Determine the number of lines in these entries that hold the word "Silkscreen". Give the number and nothing more.

----------------

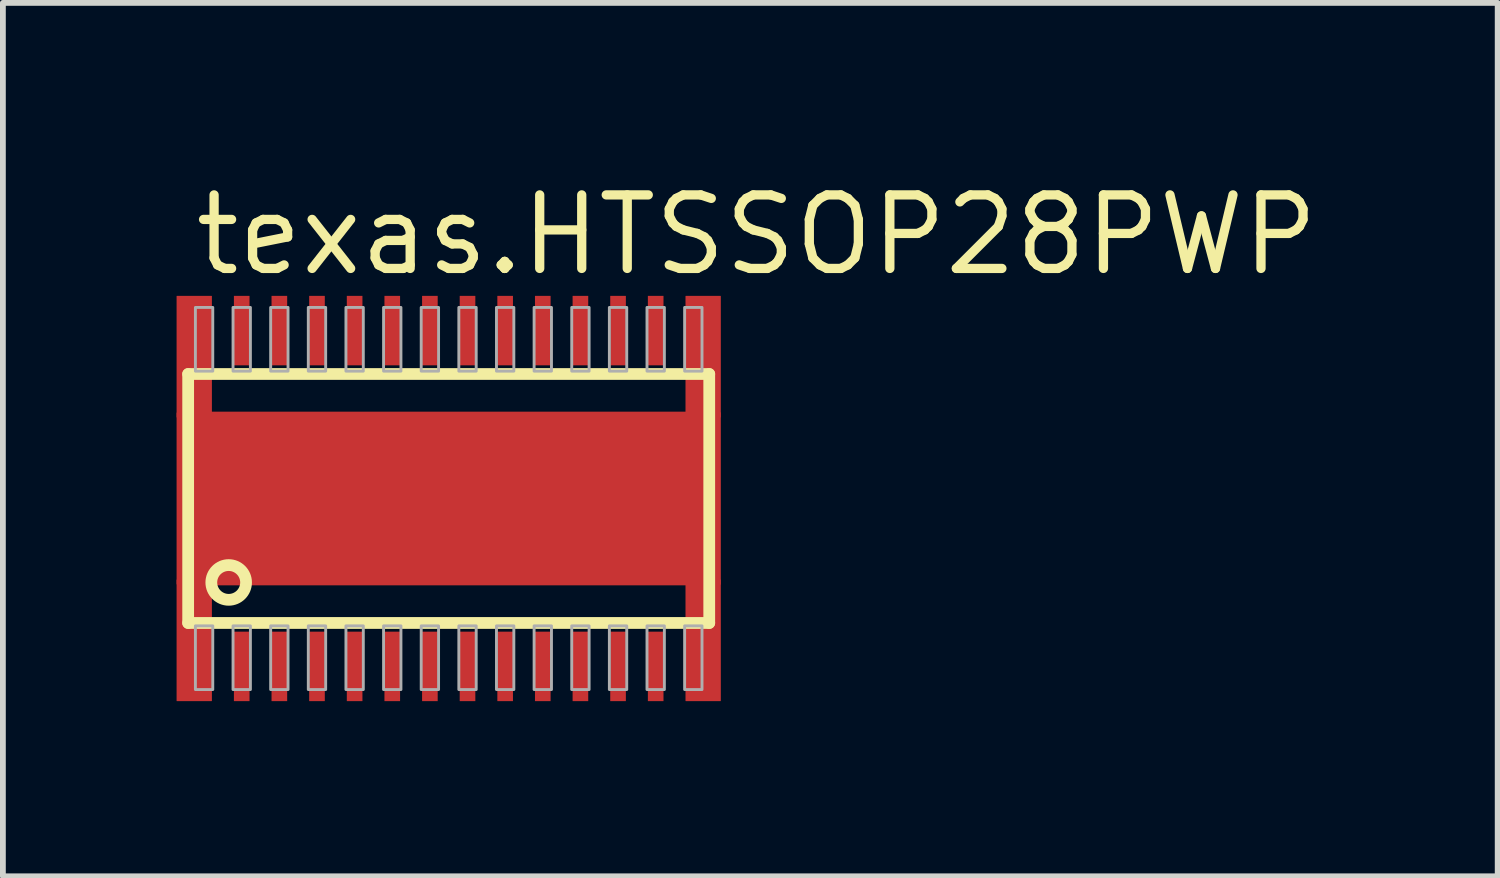
<source format=kicad_pcb>
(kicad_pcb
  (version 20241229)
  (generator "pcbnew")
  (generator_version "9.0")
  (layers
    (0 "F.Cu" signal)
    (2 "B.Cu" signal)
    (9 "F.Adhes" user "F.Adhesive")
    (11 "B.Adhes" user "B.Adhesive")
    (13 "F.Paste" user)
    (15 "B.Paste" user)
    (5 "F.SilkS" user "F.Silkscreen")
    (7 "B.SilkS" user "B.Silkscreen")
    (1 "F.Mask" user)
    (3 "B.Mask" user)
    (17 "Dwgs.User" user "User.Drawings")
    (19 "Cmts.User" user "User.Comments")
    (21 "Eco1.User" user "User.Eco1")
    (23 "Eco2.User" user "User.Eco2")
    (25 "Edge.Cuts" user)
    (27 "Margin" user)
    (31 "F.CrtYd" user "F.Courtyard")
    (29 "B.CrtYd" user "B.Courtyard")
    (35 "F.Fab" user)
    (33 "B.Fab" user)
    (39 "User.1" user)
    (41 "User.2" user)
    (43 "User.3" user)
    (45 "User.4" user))
  (footprint "texas.HTSSOP28PWP"
    (layer "F.Cu")
    (at 4.7 5.56)
    (property "Reference" "texas.HTSSOP28PWP" (at -4.46 -3.81 0) (layer "F.SilkS") (effects (font (size 1.27 1.27) (thickness 0.16)) (justify left bottom)))
    (attr smd)
    (fp_rect (start -4.36 -2.3) (end -4.09 -3.5) (stroke (width 0.05) (type default)) (fill yes) (layer "F.Mask"))
    (fp_rect (start -4.36 3.5) (end -4.09 2.3) (stroke (width 0.05) (type default)) (fill yes) (layer "F.Mask"))
    (fp_rect (start -3.71 -2.3) (end -3.44 -3.5) (stroke (width 0.05) (type default)) (fill yes) (layer "F.Mask"))
    (fp_rect (start -3.71 3.5) (end -3.44 2.3) (stroke (width 0.05) (type default)) (fill yes) (layer "F.Mask"))
    (fp_rect (start -3.19 1.1) (end 3.19 -1.1) (stroke (width 0.05) (type default)) (fill yes) (layer "F.Mask"))
    (fp_rect (start -3.06 -2.3) (end -2.79 -3.5) (stroke (width 0.05) (type default)) (fill yes) (layer "F.Mask"))
    (fp_rect (start -3.06 3.5) (end -2.79 2.3) (stroke (width 0.05) (type default)) (fill yes) (layer "F.Mask"))
    (fp_rect (start -2.41 -2.3) (end -2.14 -3.5) (stroke (width 0.05) (type default)) (fill yes) (layer "F.Mask"))
    (fp_rect (start -2.41 3.5) (end -2.14 2.3) (stroke (width 0.05) (type default)) (fill yes) (layer "F.Mask"))
    (fp_rect (start -1.76 -2.3) (end -1.49 -3.5) (stroke (width 0.05) (type default)) (fill yes) (layer "F.Mask"))
    (fp_rect (start -1.76 3.5) (end -1.49 2.3) (stroke (width 0.05) (type default)) (fill yes) (layer "F.Mask"))
    (fp_rect (start -1.11 -2.3) (end -0.84 -3.5) (stroke (width 0.05) (type default)) (fill yes) (layer "F.Mask"))
    (fp_rect (start -1.11 3.5) (end -0.84 2.3) (stroke (width 0.05) (type default)) (fill yes) (layer "F.Mask"))
    (fp_rect (start -0.46 -2.3) (end -0.19 -3.5) (stroke (width 0.05) (type default)) (fill yes) (layer "F.Mask"))
    (fp_rect (start -0.46 3.5) (end -0.19 2.3) (stroke (width 0.05) (type default)) (fill yes) (layer "F.Mask"))
    (fp_rect (start 0.19 -2.3) (end 0.46 -3.5) (stroke (width 0.05) (type default)) (fill yes) (layer "F.Mask"))
    (fp_rect (start 0.19 3.5) (end 0.46 2.3) (stroke (width 0.05) (type default)) (fill yes) (layer "F.Mask"))
    (fp_rect (start 0.84 -2.3) (end 1.11 -3.5) (stroke (width 0.05) (type default)) (fill yes) (layer "F.Mask"))
    (fp_rect (start 0.84 3.5) (end 1.11 2.3) (stroke (width 0.05) (type default)) (fill yes) (layer "F.Mask"))
    (fp_rect (start 1.49 -2.3) (end 1.76 -3.5) (stroke (width 0.05) (type default)) (fill yes) (layer "F.Mask"))
    (fp_rect (start 1.49 3.5) (end 1.76 2.3) (stroke (width 0.05) (type default)) (fill yes) (layer "F.Mask"))
    (fp_rect (start 2.14 -2.3) (end 2.41 -3.5) (stroke (width 0.05) (type default)) (fill yes) (layer "F.Mask"))
    (fp_rect (start 2.14 3.5) (end 2.41 2.3) (stroke (width 0.05) (type default)) (fill yes) (layer "F.Mask"))
    (fp_rect (start 2.79 -2.3) (end 3.06 -3.5) (stroke (width 0.05) (type default)) (fill yes) (layer "F.Mask"))
    (fp_rect (start 2.79 3.5) (end 3.06 2.3) (stroke (width 0.05) (type default)) (fill yes) (layer "F.Mask"))
    (fp_rect (start 3.44 -2.3) (end 3.71 -3.5) (stroke (width 0.05) (type default)) (fill yes) (layer "F.Mask"))
    (fp_rect (start 3.44 3.5) (end 3.71 2.3) (stroke (width 0.05) (type default)) (fill yes) (layer "F.Mask"))
    (fp_rect (start 4.09 -2.3) (end 4.36 -3.5) (stroke (width 0.05) (type default)) (fill yes) (layer "F.Mask"))
    (fp_rect (start 4.09 3.5) (end 4.36 2.3) (stroke (width 0.05) (type default)) (fill yes) (layer "F.Mask"))
    (fp_line (start -4.5 -2.15) (end 4.5 -2.15) (stroke (width 0.203) (type default)) (layer "F.SilkS"))
    (fp_line (start -4.5 2.15) (end -4.5 -2.15) (stroke (width 0.203) (type default)) (layer "F.SilkS"))
    (fp_line (start 4.5 -2.15) (end 4.5 2.15) (stroke (width 0.203) (type default)) (layer "F.SilkS"))
    (fp_line (start 4.5 2.15) (end -4.5 2.15) (stroke (width 0.203) (type default)) (layer "F.SilkS"))
    (fp_circle (center -3.8 1.45) (end -3.5 1.45) (stroke (width 0.203) (type default)) (fill no) (layer "F.SilkS"))
    (fp_rect (start -4.35 -2.31) (end -4.1 -3.48) (stroke (width 0.05) (type default)) (fill yes) (layer "F.Paste"))
    (fp_rect (start -4.35 3.48) (end -4.1 2.31) (stroke (width 0.05) (type default)) (fill yes) (layer "F.Paste"))
    (fp_rect (start -3.7 -2.31) (end -3.45 -3.48) (stroke (width 0.05) (type default)) (fill yes) (layer "F.Paste"))
    (fp_rect (start -3.7 3.48) (end -3.45 2.31) (stroke (width 0.05) (type default)) (fill yes) (layer "F.Paste"))
    (fp_rect (start -3.1 1) (end 3.1 -1) (stroke (width 0.05) (type default)) (fill yes) (layer "F.Paste"))
    (fp_rect (start -3.05 -2.31) (end -2.8 -3.48) (stroke (width 0.05) (type default)) (fill yes) (layer "F.Paste"))
    (fp_rect (start -3.05 3.48) (end -2.8 2.31) (stroke (width 0.05) (type default)) (fill yes) (layer "F.Paste"))
    (fp_rect (start -2.4 -2.31) (end -2.15 -3.48) (stroke (width 0.05) (type default)) (fill yes) (layer "F.Paste"))
    (fp_rect (start -2.4 3.48) (end -2.15 2.31) (stroke (width 0.05) (type default)) (fill yes) (layer "F.Paste"))
    (fp_rect (start -1.75 -2.31) (end -1.5 -3.48) (stroke (width 0.05) (type default)) (fill yes) (layer "F.Paste"))
    (fp_rect (start -1.75 3.48) (end -1.5 2.31) (stroke (width 0.05) (type default)) (fill yes) (layer "F.Paste"))
    (fp_rect (start -1.1 -2.31) (end -0.85 -3.48) (stroke (width 0.05) (type default)) (fill yes) (layer "F.Paste"))
    (fp_rect (start -1.1 3.48) (end -0.85 2.31) (stroke (width 0.05) (type default)) (fill yes) (layer "F.Paste"))
    (fp_rect (start -0.45 -2.31) (end -0.2 -3.48) (stroke (width 0.05) (type default)) (fill yes) (layer "F.Paste"))
    (fp_rect (start -0.45 3.48) (end -0.2 2.31) (stroke (width 0.05) (type default)) (fill yes) (layer "F.Paste"))
    (fp_rect (start 0.2 -2.31) (end 0.45 -3.48) (stroke (width 0.05) (type default)) (fill yes) (layer "F.Paste"))
    (fp_rect (start 0.2 3.48) (end 0.45 2.31) (stroke (width 0.05) (type default)) (fill yes) (layer "F.Paste"))
    (fp_rect (start 0.85 -2.31) (end 1.1 -3.48) (stroke (width 0.05) (type default)) (fill yes) (layer "F.Paste"))
    (fp_rect (start 0.85 3.48) (end 1.1 2.31) (stroke (width 0.05) (type default)) (fill yes) (layer "F.Paste"))
    (fp_rect (start 1.5 -2.31) (end 1.75 -3.48) (stroke (width 0.05) (type default)) (fill yes) (layer "F.Paste"))
    (fp_rect (start 1.5 3.48) (end 1.75 2.31) (stroke (width 0.05) (type default)) (fill yes) (layer "F.Paste"))
    (fp_rect (start 2.15 -2.31) (end 2.4 -3.48) (stroke (width 0.05) (type default)) (fill yes) (layer "F.Paste"))
    (fp_rect (start 2.15 3.48) (end 2.4 2.31) (stroke (width 0.05) (type default)) (fill yes) (layer "F.Paste"))
    (fp_rect (start 2.8 -2.31) (end 3.05 -3.48) (stroke (width 0.05) (type default)) (fill yes) (layer "F.Paste"))
    (fp_rect (start 2.8 3.48) (end 3.05 2.31) (stroke (width 0.05) (type default)) (fill yes) (layer "F.Paste"))
    (fp_rect (start 3.45 -2.31) (end 3.7 -3.48) (stroke (width 0.05) (type default)) (fill yes) (layer "F.Paste"))
    (fp_rect (start 3.45 3.48) (end 3.7 2.31) (stroke (width 0.05) (type default)) (fill yes) (layer "F.Paste"))
    (fp_rect (start 4.1 -2.31) (end 4.35 -3.48) (stroke (width 0.05) (type default)) (fill yes) (layer "F.Paste"))
    (fp_rect (start 4.1 3.48) (end 4.35 2.31) (stroke (width 0.05) (type default)) (fill yes) (layer "F.Paste"))
    (fp_rect (start -4.375 -2.2) (end -4.075 -3.3) (stroke (width 0.05) (type default)) (fill no) (layer "F.Fab"))
    (fp_rect (start -4.375 3.3) (end -4.075 2.2) (stroke (width 0.05) (type default)) (fill no) (layer "F.Fab"))
    (fp_rect (start -3.725 -2.2) (end -3.425 -3.3) (stroke (width 0.05) (type default)) (fill no) (layer "F.Fab"))
    (fp_rect (start -3.725 3.3) (end -3.425 2.2) (stroke (width 0.05) (type default)) (fill no) (layer "F.Fab"))
    (fp_rect (start -3.075 -2.2) (end -2.775 -3.3) (stroke (width 0.05) (type default)) (fill no) (layer "F.Fab"))
    (fp_rect (start -3.075 3.3) (end -2.775 2.2) (stroke (width 0.05) (type default)) (fill no) (layer "F.Fab"))
    (fp_rect (start -2.425 -2.2) (end -2.125 -3.3) (stroke (width 0.05) (type default)) (fill no) (layer "F.Fab"))
    (fp_rect (start -2.425 3.3) (end -2.125 2.2) (stroke (width 0.05) (type default)) (fill no) (layer "F.Fab"))
    (fp_rect (start -1.775 -2.2) (end -1.475 -3.3) (stroke (width 0.05) (type default)) (fill no) (layer "F.Fab"))
    (fp_rect (start -1.775 3.3) (end -1.475 2.2) (stroke (width 0.05) (type default)) (fill no) (layer "F.Fab"))
    (fp_rect (start -1.125 -2.2) (end -0.825 -3.3) (stroke (width 0.05) (type default)) (fill no) (layer "F.Fab"))
    (fp_rect (start -1.125 3.3) (end -0.825 2.2) (stroke (width 0.05) (type default)) (fill no) (layer "F.Fab"))
    (fp_rect (start -0.475 -2.2) (end -0.175 -3.3) (stroke (width 0.05) (type default)) (fill no) (layer "F.Fab"))
    (fp_rect (start -0.475 3.3) (end -0.175 2.2) (stroke (width 0.05) (type default)) (fill no) (layer "F.Fab"))
    (fp_rect (start 0.175 -2.2) (end 0.475 -3.3) (stroke (width 0.05) (type default)) (fill no) (layer "F.Fab"))
    (fp_rect (start 0.175 3.3) (end 0.475 2.2) (stroke (width 0.05) (type default)) (fill no) (layer "F.Fab"))
    (fp_rect (start 0.825 -2.2) (end 1.125 -3.3) (stroke (width 0.05) (type default)) (fill no) (layer "F.Fab"))
    (fp_rect (start 0.825 3.3) (end 1.125 2.2) (stroke (width 0.05) (type default)) (fill no) (layer "F.Fab"))
    (fp_rect (start 1.475 -2.2) (end 1.775 -3.3) (stroke (width 0.05) (type default)) (fill no) (layer "F.Fab"))
    (fp_rect (start 1.475 3.3) (end 1.775 2.2) (stroke (width 0.05) (type default)) (fill no) (layer "F.Fab"))
    (fp_rect (start 2.125 -2.2) (end 2.425 -3.3) (stroke (width 0.05) (type default)) (fill no) (layer "F.Fab"))
    (fp_rect (start 2.125 3.3) (end 2.425 2.2) (stroke (width 0.05) (type default)) (fill no) (layer "F.Fab"))
    (fp_rect (start 2.775 -2.2) (end 3.075 -3.3) (stroke (width 0.05) (type default)) (fill no) (layer "F.Fab"))
    (fp_rect (start 2.775 3.3) (end 3.075 2.2) (stroke (width 0.05) (type default)) (fill no) (layer "F.Fab"))
    (fp_rect (start 3.425 -2.2) (end 3.725 -3.3) (stroke (width 0.05) (type default)) (fill no) (layer "F.Fab"))
    (fp_rect (start 3.425 3.3) (end 3.725 2.2) (stroke (width 0.05) (type default)) (fill no) (layer "F.Fab"))
    (fp_rect (start 4.075 -2.2) (end 4.375 -3.3) (stroke (width 0.05) (type default)) (fill no) (layer "F.Fab"))
    (fp_rect (start 4.075 3.3) (end 4.375 2.2) (stroke (width 0.05) (type default)) (fill no) (layer "F.Fab"))
    (pad "1" smd roundrect (at -4.395 2.45) (size 0.61 2.1) (layers "F.Cu" "F.Mask" "F.Paste") (roundrect_rratio 0.01))
    (pad "2" smd roundrect (at -3.575 2.9) (size 0.27 1.2) (layers "F.Cu" "F.Mask" "F.Paste") (roundrect_rratio 0.01))
    (pad "3" smd roundrect (at -2.925 2.9) (size 0.27 1.2) (layers "F.Cu" "F.Mask" "F.Paste") (roundrect_rratio 0.01))
    (pad "4" smd roundrect (at -2.275 2.9) (size 0.27 1.2) (layers "F.Cu" "F.Mask" "F.Paste") (roundrect_rratio 0.01))
    (pad "5" smd roundrect (at -1.625 2.9) (size 0.27 1.2) (layers "F.Cu" "F.Mask" "F.Paste") (roundrect_rratio 0.01))
    (pad "6" smd roundrect (at -0.975 2.9) (size 0.27 1.2) (layers "F.Cu" "F.Mask" "F.Paste") (roundrect_rratio 0.01))
    (pad "7" smd roundrect (at -0.325 2.9) (size 0.27 1.2) (layers "F.Cu" "F.Mask" "F.Paste") (roundrect_rratio 0.01))
    (pad "8" smd roundrect (at 0.325 2.9) (size 0.27 1.2) (layers "F.Cu" "F.Mask" "F.Paste") (roundrect_rratio 0.01))
    (pad "9" smd roundrect (at 0.975 2.9) (size 0.27 1.2) (layers "F.Cu" "F.Mask" "F.Paste") (roundrect_rratio 0.01))
    (pad "10" smd roundrect (at 1.625 2.9) (size 0.27 1.2) (layers "F.Cu" "F.Mask" "F.Paste") (roundrect_rratio 0.01))
    (pad "11" smd roundrect (at 2.275 2.9) (size 0.27 1.2) (layers "F.Cu" "F.Mask" "F.Paste") (roundrect_rratio 0.01))
    (pad "12" smd roundrect (at 2.925 2.9) (size 0.27 1.2) (layers "F.Cu" "F.Mask" "F.Paste") (roundrect_rratio 0.01))
    (pad "13" smd roundrect (at 3.575 2.9) (size 0.27 1.2) (layers "F.Cu" "F.Mask" "F.Paste") (roundrect_rratio 0.01))
    (pad "14" smd roundrect (at 4.395 2.45) (size 0.61 2.1) (layers "F.Cu" "F.Mask" "F.Paste") (roundrect_rratio 0.01))
    (pad "15" smd roundrect (at 4.395 -2.45 180) (size 0.61 2.1) (layers "F.Cu" "F.Mask" "F.Paste") (roundrect_rratio 0.01))
    (pad "16" smd roundrect (at 3.575 -2.9 180) (size 0.27 1.2) (layers "F.Cu" "F.Mask" "F.Paste") (roundrect_rratio 0.01))
    (pad "17" smd roundrect (at 2.925 -2.9 180) (size 0.27 1.2) (layers "F.Cu" "F.Mask" "F.Paste") (roundrect_rratio 0.01))
    (pad "18" smd roundrect (at 2.275 -2.9 180) (size 0.27 1.2) (layers "F.Cu" "F.Mask" "F.Paste") (roundrect_rratio 0.01))
    (pad "19" smd roundrect (at 1.625 -2.9 180) (size 0.27 1.2) (layers "F.Cu" "F.Mask" "F.Paste") (roundrect_rratio 0.01))
    (pad "20" smd roundrect (at 0.975 -2.9 180) (size 0.27 1.2) (layers "F.Cu" "F.Mask" "F.Paste") (roundrect_rratio 0.01))
    (pad "21" smd roundrect (at 0.325 -2.9 180) (size 0.27 1.2) (layers "F.Cu" "F.Mask" "F.Paste") (roundrect_rratio 0.01))
    (pad "22" smd roundrect (at -0.325 -2.9 180) (size 0.27 1.2) (layers "F.Cu" "F.Mask" "F.Paste") (roundrect_rratio 0.01))
    (pad "23" smd roundrect (at -0.975 -2.9 180) (size 0.27 1.2) (layers "F.Cu" "F.Mask" "F.Paste") (roundrect_rratio 0.01))
    (pad "24" smd roundrect (at -1.625 -2.9 180) (size 0.27 1.2) (layers "F.Cu" "F.Mask" "F.Paste") (roundrect_rratio 0.01))
    (pad "25" smd roundrect (at -2.275 -2.9 180) (size 0.27 1.2) (layers "F.Cu" "F.Mask" "F.Paste") (roundrect_rratio 0.01))
    (pad "26" smd roundrect (at -2.925 -2.9 180) (size 0.27 1.2) (layers "F.Cu" "F.Mask" "F.Paste") (roundrect_rratio 0.01))
    (pad "27" smd roundrect (at -3.575 -2.9 180) (size 0.27 1.2) (layers "F.Cu" "F.Mask" "F.Paste") (roundrect_rratio 0.01))
    (pad "28" smd roundrect (at -4.395 -2.45 180) (size 0.61 2.1) (layers "F.Cu" "F.Mask" "F.Paste") (roundrect_rratio 0.01))
    (pad "EXP" smd roundrect (at 0 0) (size 9.4 3) (layers "F.Cu" "F.Mask" "F.Paste") (roundrect_rratio 0.01)))
  (gr_rect
    (start -3 -3)
    (end 22.818 12.085)
    (stroke (width 0.1) (type default))
    (fill no)
    (layer "Edge.Cuts")))
</source>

----------------

▶ _ANSWER TO THIS EXERCISE_: 2